Cancellation¶

What it is / when to use it¶

Cancellation in the core runtime is per trace (trace_id).

Use it when:

a user abandons a request,
a deadline/budget is exceeded and you want to stop work,
you need “stop the world for this trace” semantics across a fan-out graph.

Non-goals / boundaries¶

Cancellation is best-effort. If a node does blocking I/O without await points, it cannot be interrupted cleanly.
The runtime does not emit a built-in “cancelled final answer” to Rookery. Cancellation stops work; it does not automatically produce a user-visible result.
cancel(trace_id) only applies to trace-scoped messages (use Message envelopes).

Contract surface¶

`PenguiFlow.cancel(trace_id)`¶

cancelled = await flow.cancel(trace_id)

returns True if the trace was active and cancellation was triggered
returns False if the trace was not found

When cancelling, the runtime:

sets a per-trace cancellation event,
drops queued messages for that trace from edge queues and fetch queues,
cancels in-flight node invocation tasks associated with that trace.

Trace-scoping¶

A message is “trace-scoped” if it has a readable .trace_id attribute.

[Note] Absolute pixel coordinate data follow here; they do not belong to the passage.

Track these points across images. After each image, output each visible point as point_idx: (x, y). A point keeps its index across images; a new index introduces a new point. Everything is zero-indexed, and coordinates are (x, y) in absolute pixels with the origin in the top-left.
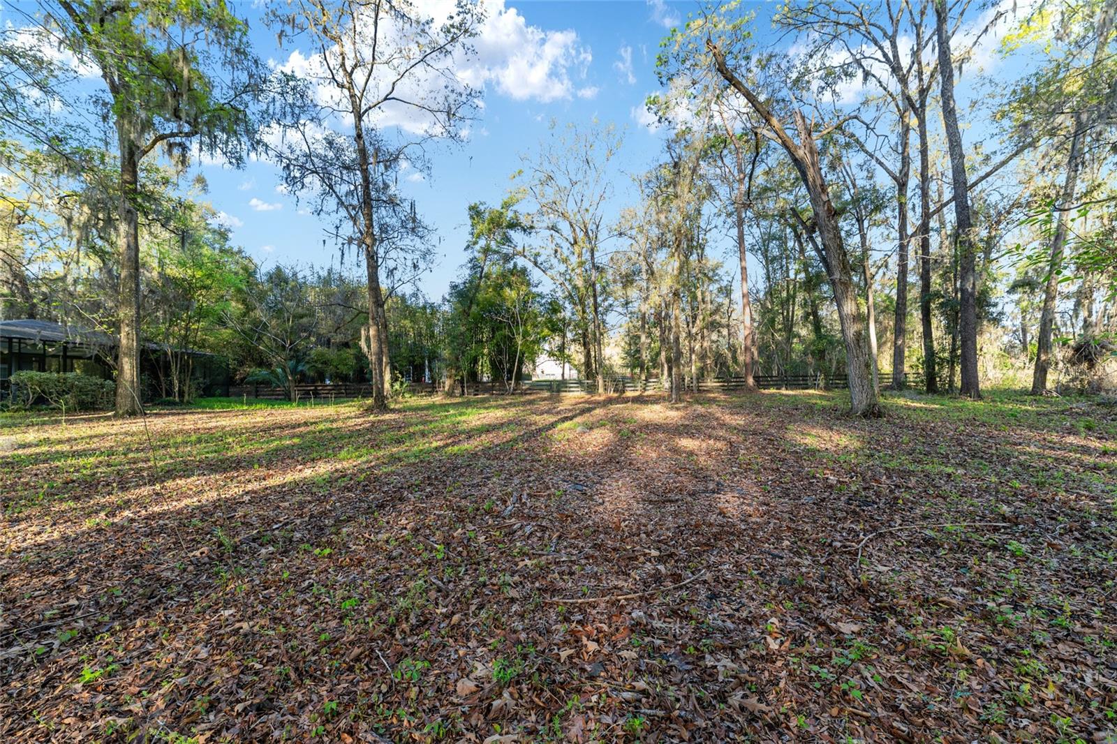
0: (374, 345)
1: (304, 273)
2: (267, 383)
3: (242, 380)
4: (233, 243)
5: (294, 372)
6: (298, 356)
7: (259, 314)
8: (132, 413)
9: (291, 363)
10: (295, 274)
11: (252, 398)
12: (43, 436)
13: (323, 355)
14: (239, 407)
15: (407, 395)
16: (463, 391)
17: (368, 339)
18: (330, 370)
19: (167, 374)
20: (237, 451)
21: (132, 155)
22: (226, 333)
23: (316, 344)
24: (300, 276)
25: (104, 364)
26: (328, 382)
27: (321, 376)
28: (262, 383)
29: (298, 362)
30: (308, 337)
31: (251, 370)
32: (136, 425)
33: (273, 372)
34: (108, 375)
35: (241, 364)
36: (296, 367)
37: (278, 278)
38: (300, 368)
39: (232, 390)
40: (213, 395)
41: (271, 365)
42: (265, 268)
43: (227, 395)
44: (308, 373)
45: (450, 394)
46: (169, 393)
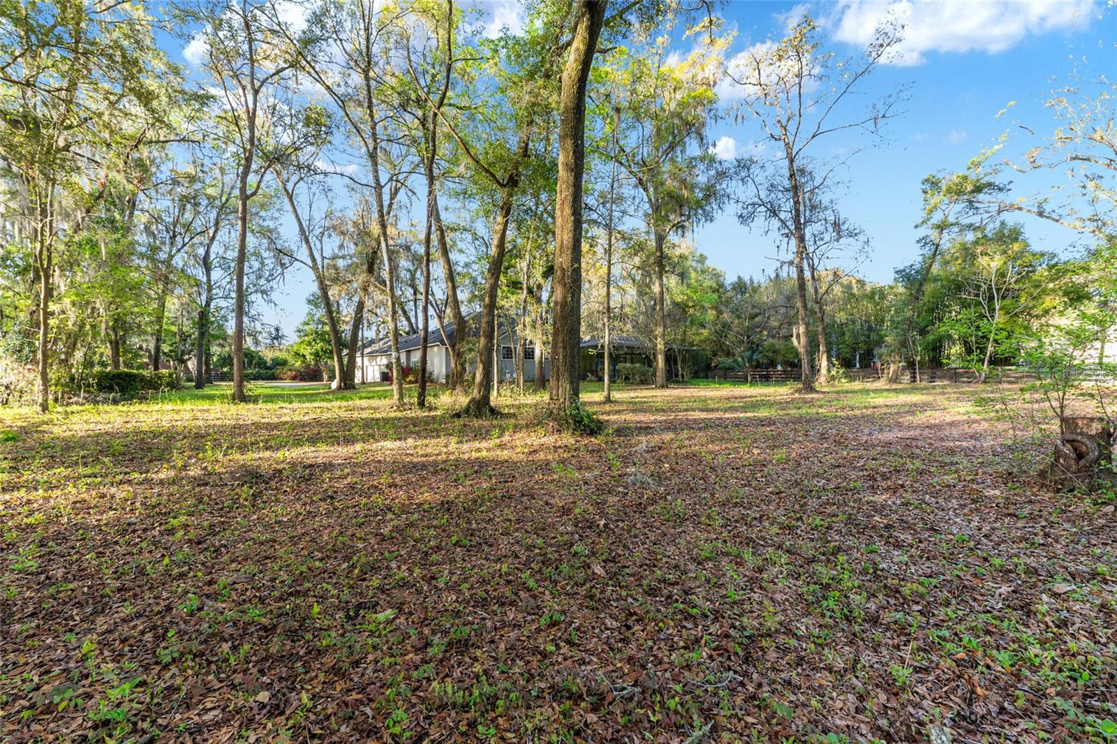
0: (803, 339)
1: (759, 278)
2: (731, 369)
3: (716, 366)
4: (709, 264)
5: (750, 360)
6: (754, 347)
7: (726, 316)
8: (663, 387)
9: (748, 354)
10: (751, 280)
11: (722, 380)
12: (636, 394)
13: (773, 345)
14: (713, 386)
15: (843, 380)
16: (915, 377)
17: (798, 335)
18: (780, 358)
19: (676, 364)
20: (712, 406)
21: (660, 239)
22: (705, 332)
23: (768, 336)
24: (756, 282)
25: (649, 361)
26: (779, 368)
27: (773, 364)
28: (729, 369)
29: (753, 352)
30: (761, 332)
31: (721, 359)
32: (667, 392)
33: (736, 361)
34: (650, 365)
35: (715, 355)
36: (752, 357)
37: (740, 287)
38: (755, 357)
39: (709, 373)
40: (698, 377)
41: (734, 355)
42: (730, 279)
43: (707, 377)
44: (761, 361)
45: (895, 380)
46: (677, 376)
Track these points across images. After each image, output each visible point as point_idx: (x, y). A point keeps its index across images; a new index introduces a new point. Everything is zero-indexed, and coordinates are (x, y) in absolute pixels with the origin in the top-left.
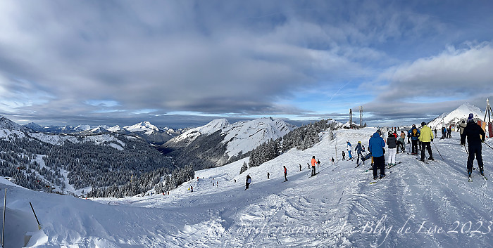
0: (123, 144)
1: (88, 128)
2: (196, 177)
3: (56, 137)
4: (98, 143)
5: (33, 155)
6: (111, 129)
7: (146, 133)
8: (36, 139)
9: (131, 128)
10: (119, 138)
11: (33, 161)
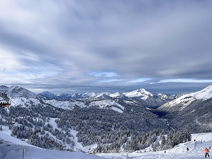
0: (123, 108)
1: (93, 95)
2: (193, 139)
3: (67, 103)
4: (102, 107)
5: (47, 118)
6: (112, 96)
7: (142, 98)
8: (50, 105)
9: (129, 95)
10: (119, 103)
11: (46, 123)
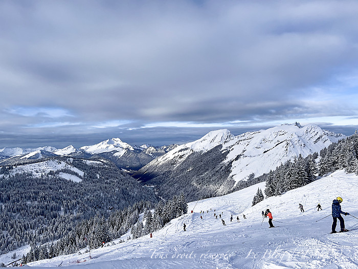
0: (81, 173)
2: (189, 211)
6: (59, 152)
9: (93, 149)
10: (74, 165)
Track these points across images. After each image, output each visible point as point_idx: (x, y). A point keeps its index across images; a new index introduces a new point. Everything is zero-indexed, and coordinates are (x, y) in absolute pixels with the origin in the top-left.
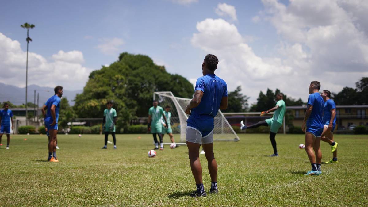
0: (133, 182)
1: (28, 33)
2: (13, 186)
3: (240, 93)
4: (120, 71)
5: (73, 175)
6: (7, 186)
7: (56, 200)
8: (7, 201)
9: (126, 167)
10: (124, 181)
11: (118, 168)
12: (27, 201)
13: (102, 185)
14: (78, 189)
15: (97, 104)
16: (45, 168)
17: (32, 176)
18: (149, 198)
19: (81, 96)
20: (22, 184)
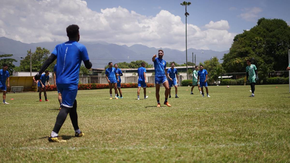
0: (274, 124)
1: (186, 9)
2: (181, 125)
4: (259, 33)
5: (225, 117)
6: (176, 125)
7: (213, 137)
8: (177, 137)
9: (267, 111)
10: (267, 123)
11: (261, 113)
12: (192, 137)
13: (248, 126)
14: (230, 128)
15: (241, 61)
16: (203, 111)
17: (194, 118)
18: (288, 138)
19: (228, 55)
20: (187, 124)
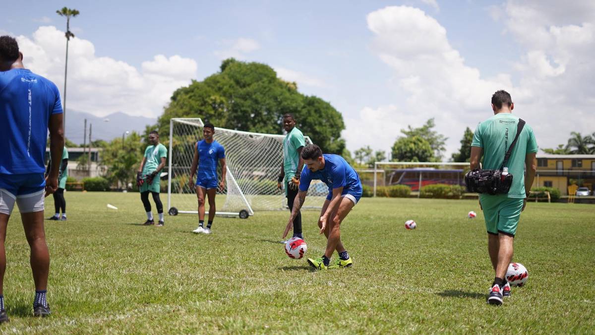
1: (68, 24)
3: (432, 130)
4: (220, 89)
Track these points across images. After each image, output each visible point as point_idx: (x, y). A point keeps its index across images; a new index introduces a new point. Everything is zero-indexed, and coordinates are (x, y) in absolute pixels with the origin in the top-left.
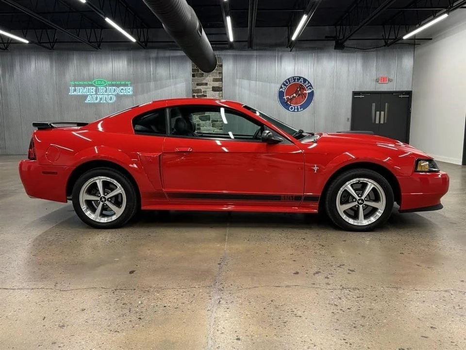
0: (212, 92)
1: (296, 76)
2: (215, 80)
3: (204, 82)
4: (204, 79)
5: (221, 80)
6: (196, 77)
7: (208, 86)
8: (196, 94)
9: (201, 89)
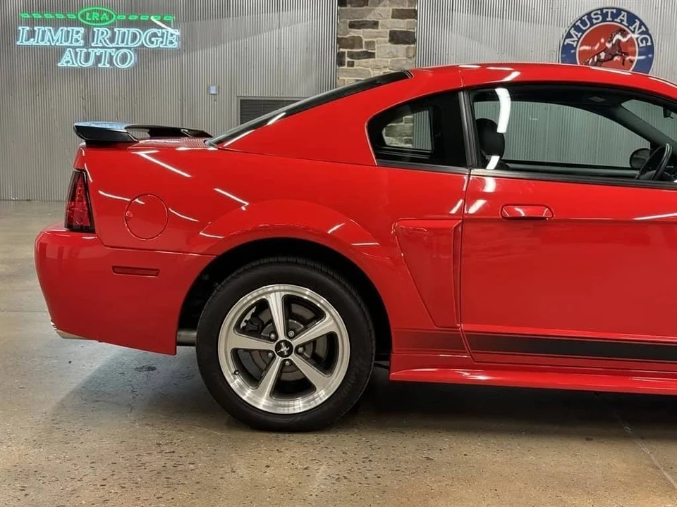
0: (389, 44)
2: (399, 14)
3: (370, 18)
4: (370, 11)
5: (413, 14)
6: (349, 7)
7: (380, 29)
8: (346, 50)
9: (361, 36)
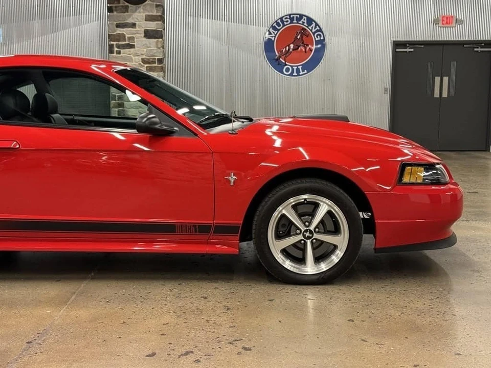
0: (144, 39)
1: (294, 12)
2: (150, 18)
3: (130, 21)
4: (130, 16)
5: (161, 18)
6: (115, 13)
7: (137, 29)
8: (115, 43)
9: (125, 33)
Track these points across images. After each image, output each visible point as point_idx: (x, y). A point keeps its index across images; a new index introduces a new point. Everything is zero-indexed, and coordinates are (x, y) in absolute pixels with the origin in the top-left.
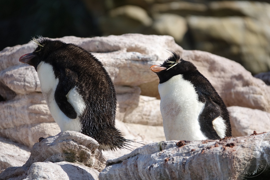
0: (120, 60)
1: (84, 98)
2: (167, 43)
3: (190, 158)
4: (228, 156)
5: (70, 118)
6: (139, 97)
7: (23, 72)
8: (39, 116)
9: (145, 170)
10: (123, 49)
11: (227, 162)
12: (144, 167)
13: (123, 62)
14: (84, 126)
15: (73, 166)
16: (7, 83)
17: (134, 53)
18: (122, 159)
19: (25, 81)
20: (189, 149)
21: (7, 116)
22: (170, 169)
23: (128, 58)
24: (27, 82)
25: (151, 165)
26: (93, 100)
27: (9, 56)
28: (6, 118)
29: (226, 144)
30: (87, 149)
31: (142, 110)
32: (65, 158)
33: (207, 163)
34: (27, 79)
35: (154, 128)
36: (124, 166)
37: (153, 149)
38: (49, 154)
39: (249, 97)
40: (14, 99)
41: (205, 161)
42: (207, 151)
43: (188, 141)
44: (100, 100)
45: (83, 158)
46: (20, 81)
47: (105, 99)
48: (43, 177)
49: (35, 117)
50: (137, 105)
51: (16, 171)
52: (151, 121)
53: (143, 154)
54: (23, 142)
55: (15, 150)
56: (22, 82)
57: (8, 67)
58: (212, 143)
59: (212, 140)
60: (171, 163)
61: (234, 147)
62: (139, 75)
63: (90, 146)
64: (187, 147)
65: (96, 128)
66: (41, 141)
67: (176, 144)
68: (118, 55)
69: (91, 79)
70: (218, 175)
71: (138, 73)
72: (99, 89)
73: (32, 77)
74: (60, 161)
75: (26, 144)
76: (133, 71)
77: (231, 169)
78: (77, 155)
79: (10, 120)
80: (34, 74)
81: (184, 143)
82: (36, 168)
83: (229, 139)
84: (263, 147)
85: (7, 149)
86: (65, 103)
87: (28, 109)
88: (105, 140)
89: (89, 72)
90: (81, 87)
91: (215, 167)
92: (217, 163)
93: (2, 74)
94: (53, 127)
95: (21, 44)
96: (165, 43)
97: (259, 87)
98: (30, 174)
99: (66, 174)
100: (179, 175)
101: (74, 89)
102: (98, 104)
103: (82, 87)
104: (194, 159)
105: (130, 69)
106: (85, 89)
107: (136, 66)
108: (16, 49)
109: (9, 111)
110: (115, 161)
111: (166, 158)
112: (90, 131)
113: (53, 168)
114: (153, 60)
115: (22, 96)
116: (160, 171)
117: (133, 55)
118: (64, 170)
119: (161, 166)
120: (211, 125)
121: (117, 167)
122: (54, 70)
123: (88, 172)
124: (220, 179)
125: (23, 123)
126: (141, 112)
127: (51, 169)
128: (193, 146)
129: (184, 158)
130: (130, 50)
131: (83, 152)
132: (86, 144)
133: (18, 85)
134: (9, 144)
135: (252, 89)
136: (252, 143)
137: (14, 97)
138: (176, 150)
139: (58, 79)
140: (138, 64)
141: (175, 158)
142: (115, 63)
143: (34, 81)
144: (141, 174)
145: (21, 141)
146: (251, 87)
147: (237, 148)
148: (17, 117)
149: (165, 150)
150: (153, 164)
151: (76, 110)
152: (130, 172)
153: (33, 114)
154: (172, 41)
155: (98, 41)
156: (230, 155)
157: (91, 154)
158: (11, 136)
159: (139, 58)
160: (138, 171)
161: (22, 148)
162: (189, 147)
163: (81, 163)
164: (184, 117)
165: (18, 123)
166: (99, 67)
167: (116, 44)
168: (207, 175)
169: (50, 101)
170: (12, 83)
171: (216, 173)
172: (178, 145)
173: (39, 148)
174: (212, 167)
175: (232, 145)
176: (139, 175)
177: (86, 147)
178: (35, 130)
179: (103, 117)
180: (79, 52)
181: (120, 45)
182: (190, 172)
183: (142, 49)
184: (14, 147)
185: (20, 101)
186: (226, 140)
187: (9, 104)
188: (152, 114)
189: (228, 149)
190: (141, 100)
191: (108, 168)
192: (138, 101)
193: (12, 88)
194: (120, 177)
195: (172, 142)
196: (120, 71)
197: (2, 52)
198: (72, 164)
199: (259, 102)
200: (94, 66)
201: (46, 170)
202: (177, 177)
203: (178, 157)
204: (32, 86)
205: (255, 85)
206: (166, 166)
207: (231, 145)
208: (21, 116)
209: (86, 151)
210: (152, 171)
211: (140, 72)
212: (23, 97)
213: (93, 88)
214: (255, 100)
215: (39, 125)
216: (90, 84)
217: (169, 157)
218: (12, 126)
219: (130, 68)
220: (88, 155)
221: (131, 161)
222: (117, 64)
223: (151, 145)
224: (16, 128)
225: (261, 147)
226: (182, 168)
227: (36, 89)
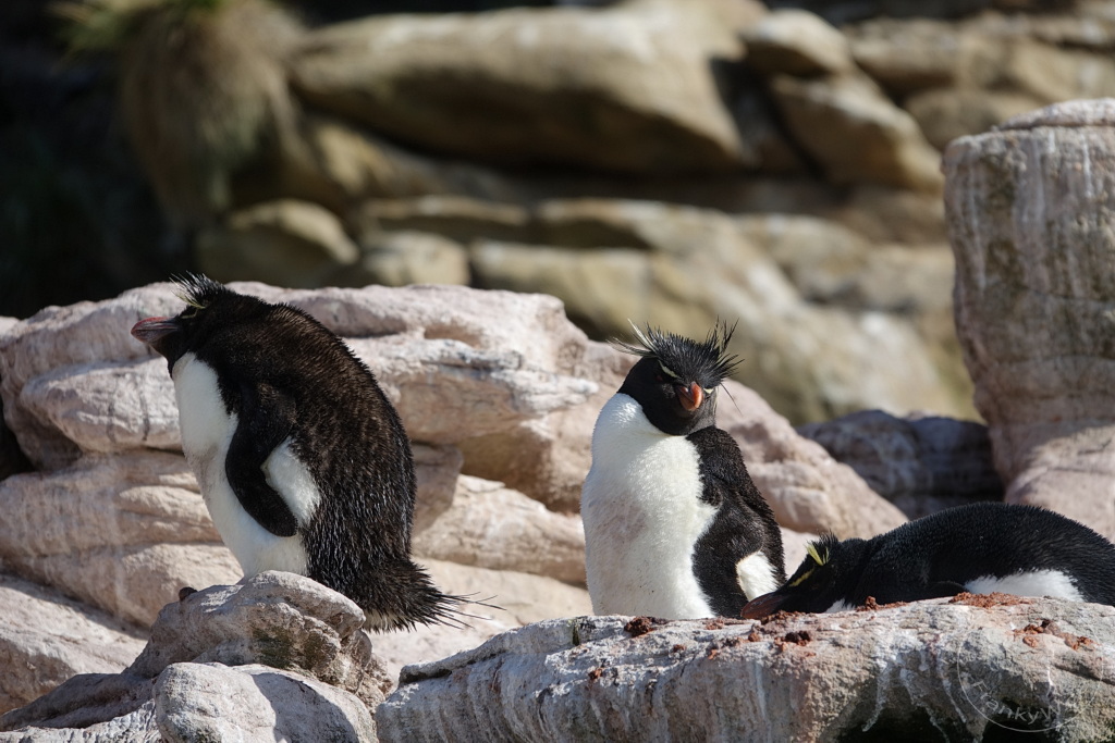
0: (407, 362)
1: (314, 473)
2: (543, 319)
3: (670, 671)
4: (790, 671)
5: (274, 533)
6: (455, 479)
7: (108, 386)
8: (151, 523)
9: (525, 702)
10: (413, 329)
11: (787, 690)
12: (522, 693)
13: (414, 368)
14: (314, 558)
15: (287, 678)
16: (55, 417)
17: (450, 342)
18: (452, 666)
19: (111, 411)
20: (667, 643)
21: (52, 518)
22: (605, 703)
23: (431, 358)
24: (120, 417)
25: (544, 687)
26: (343, 478)
27: (60, 332)
28: (47, 522)
29: (783, 635)
30: (329, 628)
31: (462, 520)
32: (260, 654)
33: (725, 689)
34: (119, 407)
35: (494, 575)
36: (457, 688)
37: (551, 640)
38: (209, 640)
39: (783, 494)
40: (74, 467)
41: (719, 682)
42: (725, 652)
43: (661, 620)
44: (365, 477)
45: (315, 657)
46: (97, 413)
47: (381, 475)
48: (198, 709)
49: (139, 525)
50: (448, 503)
51: (101, 687)
52: (486, 555)
53: (517, 652)
54: (98, 601)
55: (72, 621)
56: (104, 414)
57: (52, 366)
58: (738, 629)
59: (735, 620)
60: (610, 683)
61: (809, 644)
62: (461, 410)
63: (337, 619)
64: (660, 636)
65: (352, 565)
66: (186, 600)
67: (622, 627)
68: (401, 347)
69: (336, 414)
70: (755, 728)
71: (458, 404)
72: (361, 445)
73: (134, 402)
74: (244, 664)
75: (105, 605)
76: (445, 399)
77: (797, 712)
78: (297, 646)
79: (58, 531)
80: (141, 392)
81: (649, 624)
82: (178, 680)
83: (793, 620)
84: (900, 649)
85: (48, 617)
86: (258, 487)
87: (116, 498)
88: (380, 600)
89: (329, 392)
90: (304, 439)
91: (748, 703)
92: (757, 690)
93: (35, 387)
94: (192, 557)
95: (96, 299)
96: (537, 317)
97: (814, 465)
98: (160, 697)
99: (267, 702)
100: (632, 723)
101: (284, 446)
102: (358, 491)
103: (309, 440)
104: (684, 675)
105: (435, 392)
106: (316, 445)
107: (454, 383)
108: (81, 313)
109: (57, 502)
110: (429, 672)
111: (592, 669)
112: (335, 574)
113: (230, 682)
114: (508, 368)
115: (100, 458)
116: (574, 708)
117: (447, 349)
118: (262, 692)
119: (577, 690)
120: (733, 573)
121: (435, 688)
122: (220, 386)
123: (332, 700)
124: (761, 740)
125: (98, 541)
126: (457, 526)
127: (225, 686)
128: (678, 634)
129: (650, 672)
130: (435, 332)
131: (317, 637)
132: (328, 613)
133: (90, 424)
134: (55, 603)
135: (793, 471)
136: (866, 636)
137: (76, 459)
138: (625, 645)
139: (234, 417)
140: (459, 377)
141: (621, 669)
142: (389, 371)
143: (141, 413)
144: (510, 715)
145: (89, 596)
146: (789, 463)
147: (820, 649)
148: (81, 523)
149: (589, 644)
150: (552, 686)
151: (294, 511)
152: (475, 707)
153: (133, 515)
154: (557, 311)
155: (339, 301)
156: (796, 668)
157: (339, 646)
158: (60, 579)
159: (463, 358)
160: (501, 704)
161: (94, 616)
162: (664, 638)
163: (308, 672)
164: (654, 547)
165: (83, 540)
166: (363, 378)
167: (391, 313)
168: (722, 726)
169: (210, 482)
170: (70, 417)
171: (749, 720)
172: (630, 631)
173: (178, 618)
174: (740, 702)
175: (804, 637)
176: (502, 717)
177: (326, 622)
178: (137, 565)
179: (373, 529)
180: (302, 332)
181: (406, 317)
182: (667, 715)
183: (470, 330)
184: (68, 614)
185: (95, 473)
186: (783, 621)
187: (58, 480)
188: (491, 532)
189: (789, 647)
190: (459, 489)
191: (405, 692)
192: (453, 490)
193: (70, 434)
194: (443, 719)
195: (612, 621)
196: (403, 395)
197: (35, 321)
198: (284, 673)
199: (813, 512)
200: (345, 376)
201: (208, 689)
202: (626, 728)
203: (632, 666)
204: (132, 428)
205: (802, 459)
206: (593, 694)
207: (800, 639)
208: (95, 521)
209: (325, 635)
210: (547, 708)
211: (465, 401)
212: (104, 461)
213: (341, 441)
214: (803, 504)
215: (148, 551)
216: (332, 430)
217: (603, 666)
218: (65, 548)
219: (436, 387)
220: (332, 649)
221: (481, 672)
222: (397, 374)
223: (547, 627)
224: (77, 555)
225: (892, 648)
226: (642, 701)
227: (145, 439)
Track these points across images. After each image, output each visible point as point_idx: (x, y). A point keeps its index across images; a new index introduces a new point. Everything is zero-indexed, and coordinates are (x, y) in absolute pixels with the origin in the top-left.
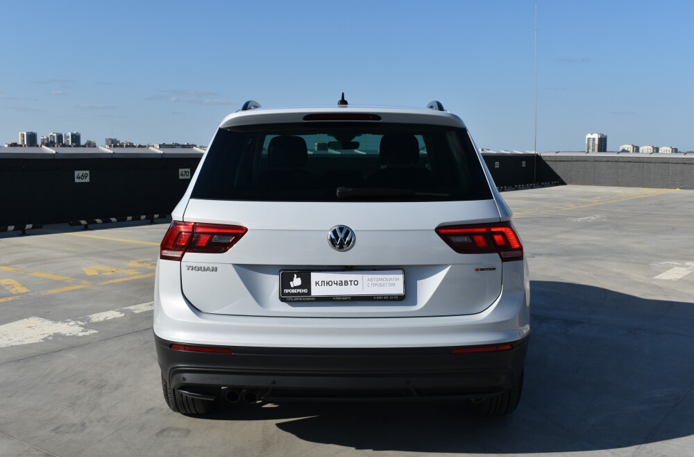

Most production deployments use the envelope:

from penguiflow import Headers, Message

message = Message(payload=..., headers=Headers(tenant="acme"))
await flow.emit(message)

See Messages & envelopes.

`TraceCancelled`¶

Internally, cancellation is represented by TraceCancelled and asyncio.CancelledError paths. You usually don’t catch these in your node code; instead, write nodes that are cancellation-friendly.

Operational defaults¶

Always attach a trace_id (use Message) for request-scoped work you may want to cancel.
Keep node code cooperative:
avoid blocking I/O in nodes
call async SDKs with timeouts
don’t swallow asyncio.CancelledError
If you start external tasks, make them trace-aware and cancel them in your orchestrator (the runtime doesn’t automatically cancel arbitrary external tasks on cancel(trace_id)).

Failure modes & recovery¶

Cancel returns `False`¶

Likely causes

you cancelled a trace that never existed or already completed

Fix

ensure you cancel the same trace_id you emitted

Cancelled work appears to “continue”¶

Likely causes

node is doing blocking I/O and can’t be interrupted
work is happening outside the runtime (external background tasks)

Fix

make nodes cooperative (await points + timeouts)
use your own cancellation wiring for external tasks (or check the runtime’s cancellation event)

Observability¶

Cancellation shows up in FlowEvent:

trace_cancel_start
trace_cancel_drop
node_trace_cancelled

Alerting ideas:

rising cancellation rate (could indicate timeouts/UX issues)
traces with high trace_pending that are frequently cancelled (backpressure problems)

Security / multi-tenancy notes¶

Treat trace_id as an authorization surface: a user must not be able to cancel another user’s trace.
Use Headers.tenant to enforce tenant scoping at your ingress layer.

Runnable example: best-effort cancel¶

This example starts a long-running node, then cancels the trace and demonstrates that no final result is produced.

from __future__ import annotations

import asyncio

from penguiflow import Headers, Message, Node, NodePolicy, create


async def slow(msg: Message, _ctx) -> None:
    del msg
    await asyncio.sleep(10.0)


slow_node = Node(slow, name="slow", policy=NodePolicy(validate="none"))


async def main() -> None:
    flow = create(slow_node.to())
    flow.run()

    message = Message(payload={"work": "x"}, headers=Headers(tenant="demo"))
    await flow.emit(message, trace_id=message.trace_id)

    cancelled = await flow.cancel(message.trace_id)
    print("cancelled:", cancelled)

    try:
        await asyncio.wait_for(flow.fetch(trace_id=message.trace_id), timeout=0.2)
        print("unexpected result")
    except asyncio.TimeoutError:
        print("no result (expected)")

    await flow.stop()


if __name__ == "__main__":
    asyncio.run(main())

Troubleshooting checklist¶

Cancel does nothing: ensure your messages have a trace_id (use Message).
Cancel is slow: nodes may be blocked; add timeouts and avoid blocking I/O.
External work continues: cancel your external tasks explicitly; don’t assume runtime cancellation covers them.